I've invested in several startups, as an employee exercising options, and also as an investor. Unless you have a lot of money to spread around, you're better off investing in the stock market.
I've invested in several private equity funds, and many times those funds negotiate things that are far more lucrative than equity, such as temporary or permanent revenue splits, convertible notes which may be partially paid off before converting into extremely large positions in the companies, you name it. In this structure, I realize from experience, that it is not possible to compare the fund's performance to the stock market, as every limited partner has their own unique exposure to investments that all perform differently.

I've seen the headlines that match what you said, the S&P returns more than picking various startups to invest in most of the time, and that many funds also mirror that, in reality I think all discussion about this is inaccurate, because there are additional variables to account for. Maybe actual equity will underperform just picking S&P equity. But so much more is actually happening which will never show up on a cap table or comparison of valuation growth or any mandated disclosure.

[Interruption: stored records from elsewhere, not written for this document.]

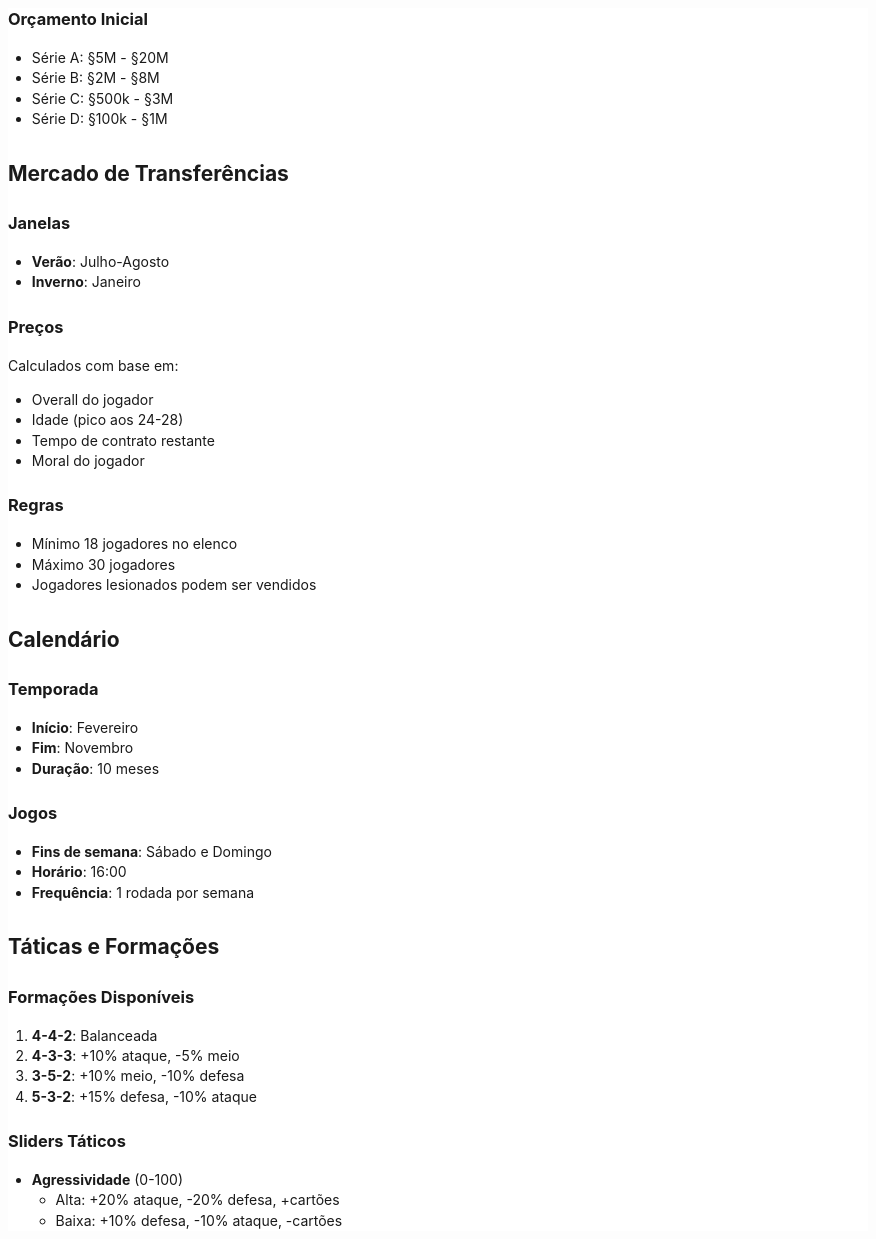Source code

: ### Orçamento Inicial
- Série A: §5M - §20M
- Série B: §2M - §8M
- Série C: §500k - §3M
- Série D: §100k - §1M

## Mercado de Transferências

### Janelas
- **Verão**: Julho-Agosto
- **Inverno**: Janeiro

### Preços
Calculados com base em:
- Overall do jogador
- Idade (pico aos 24-28)
- Tempo de contrato restante
- Moral do jogador

### Regras
- Mínimo 18 jogadores no elenco
- Máximo 30 jogadores
- Jogadores lesionados podem ser vendidos

## Calendário

### Temporada
- **Início**: Fevereiro
- **Fim**: Novembro
- **Duração**: 10 meses

### Jogos
- **Fins de semana**: Sábado e Domingo
- **Horário**: 16:00
- **Frequência**: 1 rodada por semana

## Táticas e Formações

### Formações Disponíveis
1. **4-4-2**: Balanceada
2. **4-3-3**: +10% ataque, -5% meio
3. **3-5-2**: +10% meio, -10% defesa
4. **5-3-2**: +15% defesa, -10% ataque

### Sliders Táticos
- **Agressividade** (0-100)
  - Alta: +20% ataque, -20% defesa, +cartões
  - Baixa: +10% defesa, -10% ataque, -cartões
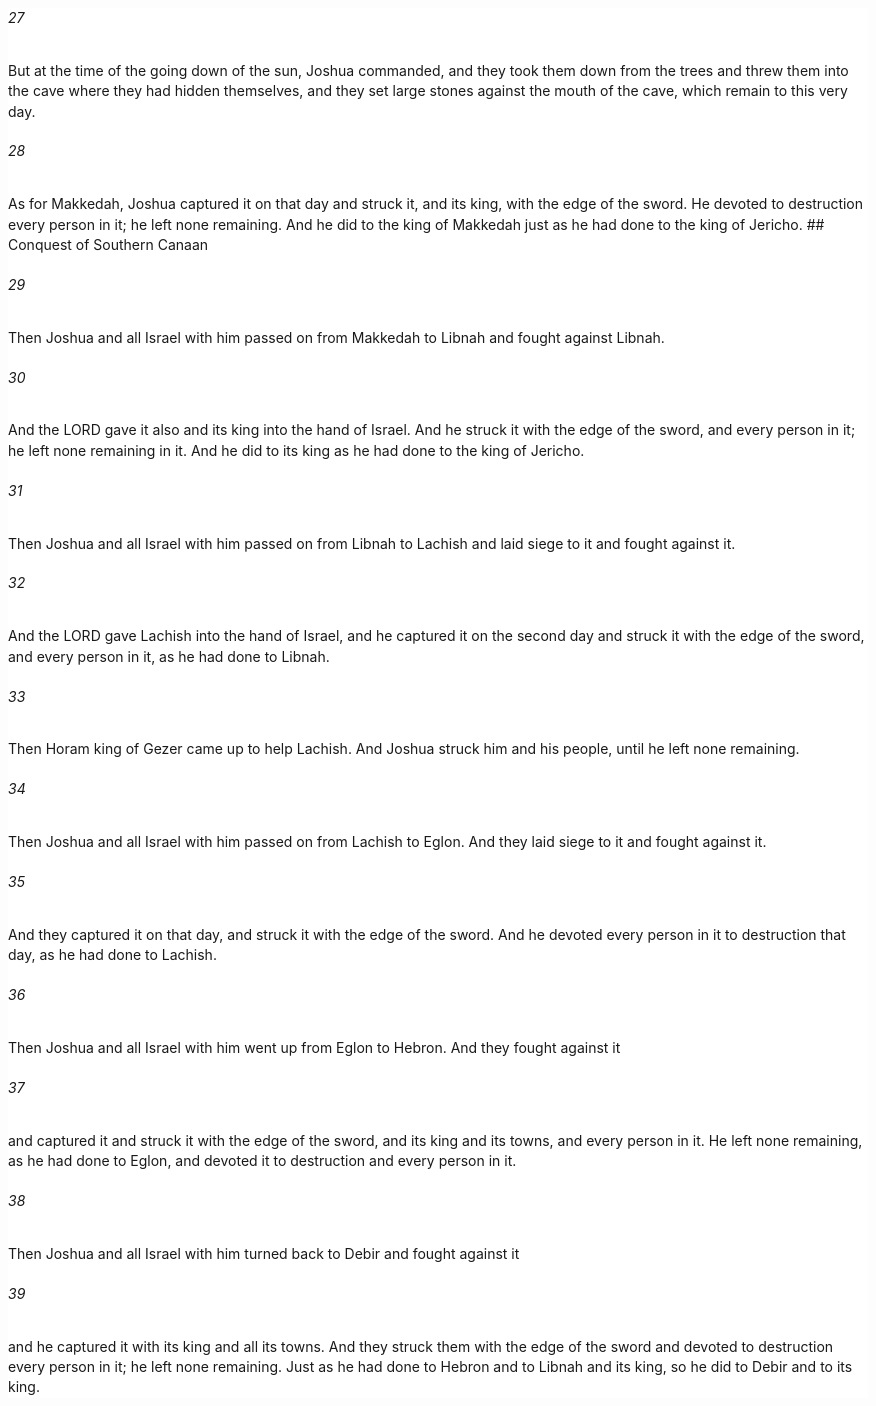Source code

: ###### 27 
But at the time of the going down of the sun, Joshua commanded, and they took them down from the trees and threw them into the cave where they had hidden themselves, and they set large stones against the mouth of the cave, which remain to this very day. 

###### 28 
As for Makkedah, Joshua captured it on that day and struck it, and its king, with the edge of the sword. He devoted to destruction every person in it; he left none remaining. And he did to the king of Makkedah just as he had done to the king of Jericho. ## Conquest of Southern Canaan 

###### 29 
Then Joshua and all Israel with him passed on from Makkedah to Libnah and fought against Libnah. 

###### 30 
And the LORD gave it also and its king into the hand of Israel. And he struck it with the edge of the sword, and every person in it; he left none remaining in it. And he did to its king as he had done to the king of Jericho. 

###### 31 
Then Joshua and all Israel with him passed on from Libnah to Lachish and laid siege to it and fought against it. 

###### 32 
And the LORD gave Lachish into the hand of Israel, and he captured it on the second day and struck it with the edge of the sword, and every person in it, as he had done to Libnah. 

###### 33 
Then Horam king of Gezer came up to help Lachish. And Joshua struck him and his people, until he left none remaining. 

###### 34 
Then Joshua and all Israel with him passed on from Lachish to Eglon. And they laid siege to it and fought against it. 

###### 35 
And they captured it on that day, and struck it with the edge of the sword. And he devoted every person in it to destruction that day, as he had done to Lachish. 

###### 36 
Then Joshua and all Israel with him went up from Eglon to Hebron. And they fought against it 

###### 37 
and captured it and struck it with the edge of the sword, and its king and its towns, and every person in it. He left none remaining, as he had done to Eglon, and devoted it to destruction and every person in it. 

###### 38 
Then Joshua and all Israel with him turned back to Debir and fought against it 

###### 39 
and he captured it with its king and all its towns. And they struck them with the edge of the sword and devoted to destruction every person in it; he left none remaining. Just as he had done to Hebron and to Libnah and its king, so he did to Debir and to its king. 
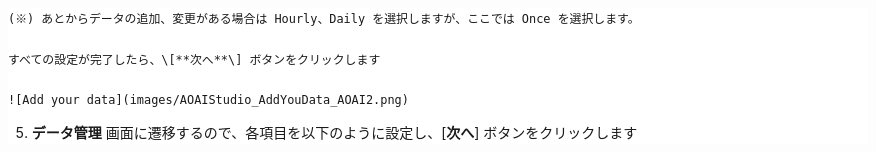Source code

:     (※) あとからデータの追加、変更がある場合は Hourly、Daily を選択しますが、ここでは Once を選択します。

    すべての設定が完了したら、\[**次へ**\] ボタンをクリックします

    ![Add your data](images/AOAIStudio_AddYouData_AOAI2.png)

5. **データ管理** 画面に遷移するので、各項目を以下のように設定し、\[**次へ**\] ボタンをクリックします

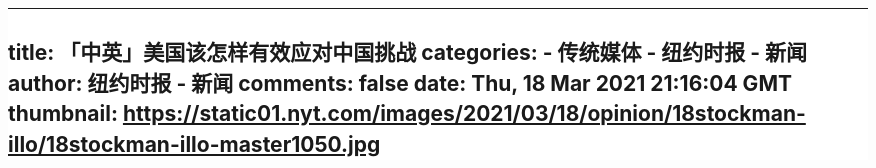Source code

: 
---
title: 「中英」美国该怎样有效应对中国挑战
categories: 
    - 传统媒体
    - 纽约时报 - 新闻
author: 纽约时报 - 新闻
comments: false
date: Thu, 18 Mar 2021 21:16:04 GMT
thumbnail: https://static01.nyt.com/images/2021/03/18/opinion/18stockman-illo/18stockman-illo-master1050.jpg
---

<div>   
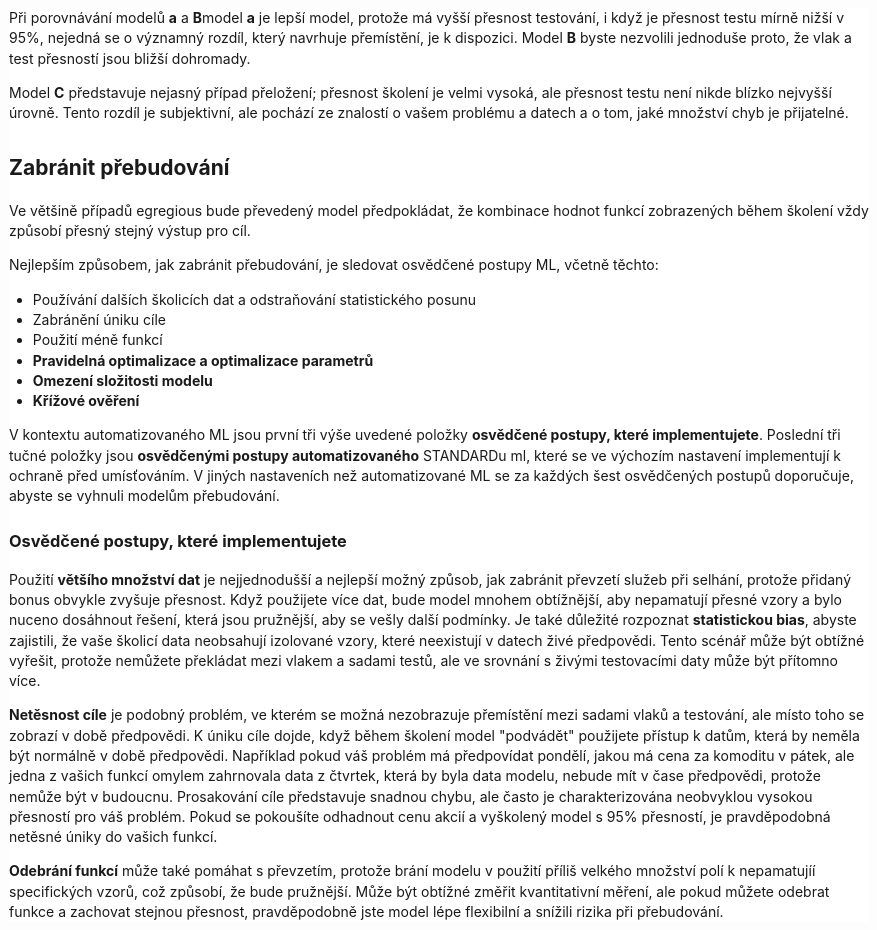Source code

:Při porovnávání modelů **a** a **B**model **a** je lepší model, protože má vyšší přesnost testování, i když je přesnost testu mírně nižší v 95%, nejedná se o významný rozdíl, který navrhuje přemístění, je k dispozici. Model **B** byste nezvolili jednoduše proto, že vlak a test přesností jsou bližší dohromady.

Model **C** představuje nejasný případ přeložení; přesnost školení je velmi vysoká, ale přesnost testu není nikde blízko nejvyšší úrovně. Tento rozdíl je subjektivní, ale pochází ze znalostí o vašem problému a datech a o tom, jaké množství chyb je přijatelné.

## <a name="prevent-over-fitting"></a>Zabránit přebudování

Ve většině případů egregious bude převedený model předpokládat, že kombinace hodnot funkcí zobrazených během školení vždy způsobí přesný stejný výstup pro cíl.

Nejlepším způsobem, jak zabránit přebudování, je sledovat osvědčené postupy ML, včetně těchto:

* Používání dalších školicích dat a odstraňování statistického posunu
* Zabránění úniku cíle
* Použití méně funkcí
* **Pravidelná optimalizace a optimalizace parametrů**
* **Omezení složitosti modelu**
* **Křížové ověření**

V kontextu automatizovaného ML jsou první tři výše uvedené položky **osvědčené postupy, které implementujete**. Poslední tři tučné položky jsou **osvědčenými postupy automatizovaného** STANDARDu ml, které se ve výchozím nastavení implementují k ochraně před umísťováním. V jiných nastaveních než automatizované ML se za každých šest osvědčených postupů doporučuje, abyste se vyhnuli modelům přebudování.

### <a name="best-practices-you-implement"></a>Osvědčené postupy, které implementujete

Použití **většího množství dat** je nejjednodušší a nejlepší možný způsob, jak zabránit převzetí služeb při selhání, protože přidaný bonus obvykle zvyšuje přesnost. Když použijete více dat, bude model mnohem obtížnější, aby nepamatují přesné vzory a bylo nuceno dosáhnout řešení, která jsou pružnější, aby se vešly další podmínky. Je také důležité rozpoznat **statistickou bias**, abyste zajistili, že vaše školicí data neobsahují izolované vzory, které neexistují v datech živé předpovědi. Tento scénář může být obtížné vyřešit, protože nemůžete překládat mezi vlakem a sadami testů, ale ve srovnání s živými testovacími daty může být přítomno více.

**Netěsnost cíle** je podobný problém, ve kterém se možná nezobrazuje přemístění mezi sadami vlaků a testování, ale místo toho se zobrazí v době předpovědi. K úniku cíle dojde, když během školení model "podvádět" použijete přístup k datům, která by neměla být normálně v době předpovědi. Například pokud váš problém má předpovídat pondělí, jakou má cena za komoditu v pátek, ale jedna z vašich funkcí omylem zahrnovala data z čtvrtek, která by byla data modelu, nebude mít v čase předpovědi, protože nemůže být v budoucnu. Prosakování cíle představuje snadnou chybu, ale často je charakterizována neobvyklou vysokou přesností pro váš problém. Pokud se pokoušíte odhadnout cenu akcií a vyškolený model s 95% přesností, je pravděpodobná netěsné úniky do vašich funkcí.

**Odebrání funkcí** může také pomáhat s převzetím, protože brání modelu v použití příliš velkého množství polí k nepamatujíí specifických vzorů, což způsobí, že bude pružnější. Může být obtížné změřit kvantitativní měření, ale pokud můžete odebrat funkce a zachovat stejnou přesnost, pravděpodobně jste model lépe flexibilní a snížili rizika při přebudování.
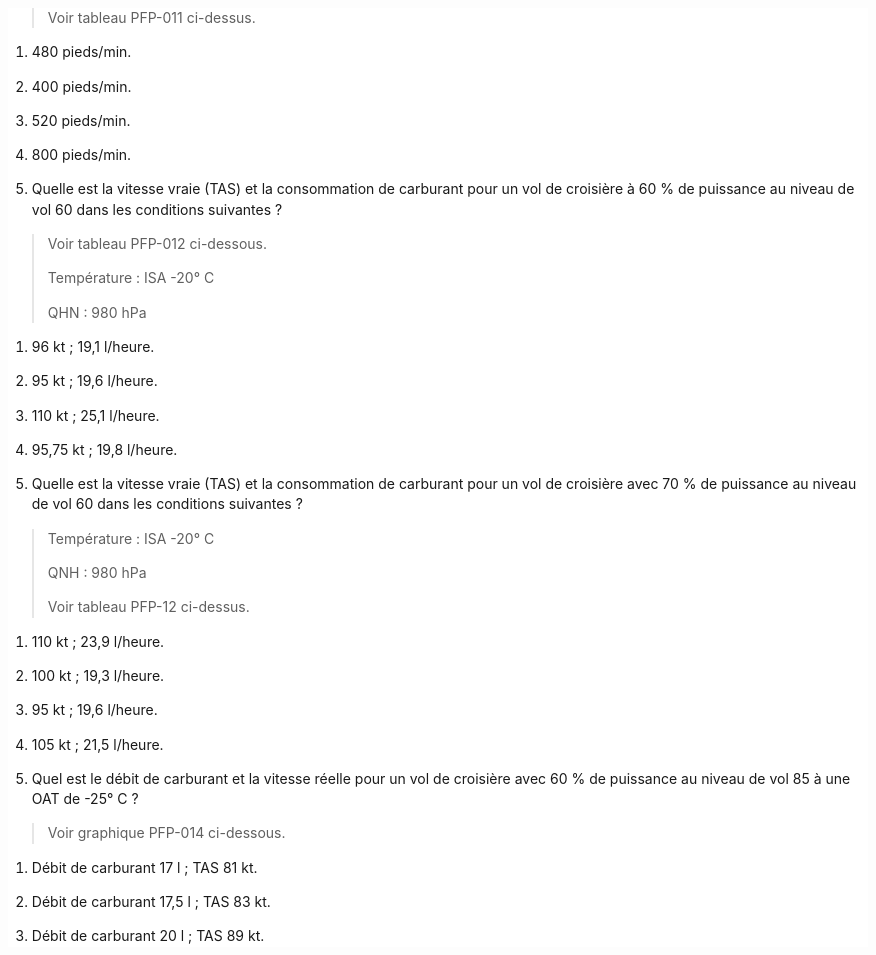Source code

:> Voir tableau PFP-011 ci-dessus.

1.  480 pieds/min.

2.  400 pieds/min.

3.  520 pieds/min.

4.  800 pieds/min.



66. Quelle est la vitesse vraie (TAS) et la consommation de carburant
    pour un vol de croisière à 60 % de puissance au niveau de vol 60
    dans les conditions suivantes ?

> Voir tableau PFP-012 ci-dessous.
>
> Température : ISA -20° C
>
> QHN : 980 hPa

1.  96 kt ; 19,1 l/heure.

2.  95 kt ; 19,6 l/heure.

3.  110 kt ; 25,1 l/heure.

4.  95,75 kt ; 19,8 l/heure.



67. Quelle est la vitesse vraie (TAS) et la consommation de carburant
    pour un vol de croisière avec 70 % de puissance au niveau de vol 60
    dans les conditions suivantes ?

> Température : ISA -20° C
>
> QNH : 980 hPa
>
> Voir tableau PFP-12 ci-dessus.

1.  110 kt ; 23,9 l/heure.

2.  100 kt ; 19,3 l/heure.

3.  95 kt ; 19,6 l/heure.

4.  105 kt ; 21,5 l/heure.



68. Quel est le débit de carburant et la vitesse réelle pour un vol de
    croisière avec 60 % de puissance au niveau de vol 85 à une OAT de
    -25° C ?

> Voir graphique PFP-014 ci-dessous.

1.  Débit de carburant 17 l ; TAS 81 kt.

2.  Débit de carburant 17,5 l ; TAS 83 kt.

3.  Débit de carburant 20 l ; TAS 89 kt.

Sounds interesting... What's the typical amount of capital you'd need to get involved with a private equity fund?
$1mm will get you access to almost all.

Top ones like to turn people away just for the headline that they turned someone valuable away, so they somewhat also rely on relationships and schmoozing to get in.

In reality though, so many people are all talk about their ability to actually move any money, that $1mm will get you in everywhere. You know the saying: money talks, bullshit walks.

Note: there are other regulatory gatekeeping tiers above accredited investor, but they are all self-certifications too which means you can just say you have $5mm or $10mm in net worth, etc.

Awesome - no reason to keep anyone from investing in them. Anyone loses their money, their fault no matter position in life.